2014年9月22日月曜日

ミュールハウゼン時代のバッハ

ちょっと考えてみれば当たり前のことなんですが、イエスはユダヤ教徒だったんですよね。

ナザレのイエスが、ユダヤ教に矛盾を感じて、独自の考え方を示したところ、民衆から支持された。ところが、時の支配者は、イエスの思想に危険を感じて処刑しました。

十字架の磔刑になって、3日後にイエスは復活して、教えを説いたのち神となって昇天します。そののち、弟子たちに精霊が降りてきて、各地に散ってイエスの教えを伝え始めたところからキリスト教が始まるわけです。

ここから、ローマ帝国の中でキリスト教徒は迫害を受け続けるのですが、次第にヨーロッパに拡散・浸透して、ついに313年にミラノ勅令によってローマ帝国から公認され、380年には国教となります。

ここからは、国王との権力争い、内部の勢力争いが活発になりました。その最たるものは十字軍による東方遠征でしょうか。

いずれにしても、イエスが歴史に登場してから、最初の3世紀くらいの間が、おそらく宗教としての最も進展を遂げた時期なんだろうと思います。

16世紀になって、マルチン・ルターらが行った宗教改革は、キリスト教をより民衆のために戻そうという行動でした。その結果、ローマ・カトリックとプロテスタントという2大勢力が誕生します。

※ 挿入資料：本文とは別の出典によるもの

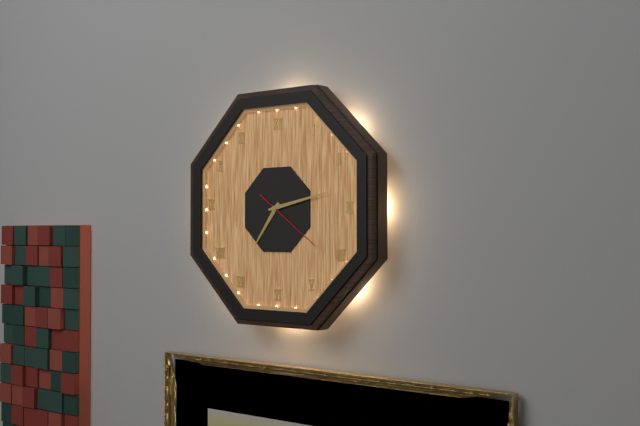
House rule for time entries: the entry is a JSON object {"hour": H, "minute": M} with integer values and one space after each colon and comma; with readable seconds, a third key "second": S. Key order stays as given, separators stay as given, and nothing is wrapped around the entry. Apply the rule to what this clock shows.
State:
{"hour": 7, "minute": 13, "second": 21}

バッハは根っからのプロテスタントで、幼少期からルターの自作した讃美歌(コラール)に慣れ親しんでいました。ですから、音楽家を志すにあたって、「整った教会音楽」を作っていきたいという願望は、かなり早くから頭にあったわけです。

バッハの教会カンタータが最初に作曲された時期は、1707年、22歳からの1年間のミュールハウゼンの教会オルガン奏者を務めていたときです。

翌年、ワイマールの宮廷オルガン奏者に転出するにあたっての ミュールハウゼン市への辞表に、すでに「整った教会音楽」に携わるためと記されているのです。

現在残っている、この時期のカンタータとしては、6つのものが推定されています。
BWV4 キリストは死の縄目につながれたり
BWV131 深き淵より われ汝に呼ばわる、主よ
BWV106 神の時こそ いと良き時
BWV71 神はいにしえよりわが王なり
BWV196 主はわれらを御心に留めたまえり
BWV150 主よ、われ汝を仰ぎ望む

ライプチィヒ時代のように、教会歴に沿ってきちっとした記録がないため、音楽学者と呼ばれる方々が、作曲技法などから推定したものですが、後年の確立した様式がないために、一つ一つに個性があり、ある意味未熟な面があるにしても、大変聴いていて面白い。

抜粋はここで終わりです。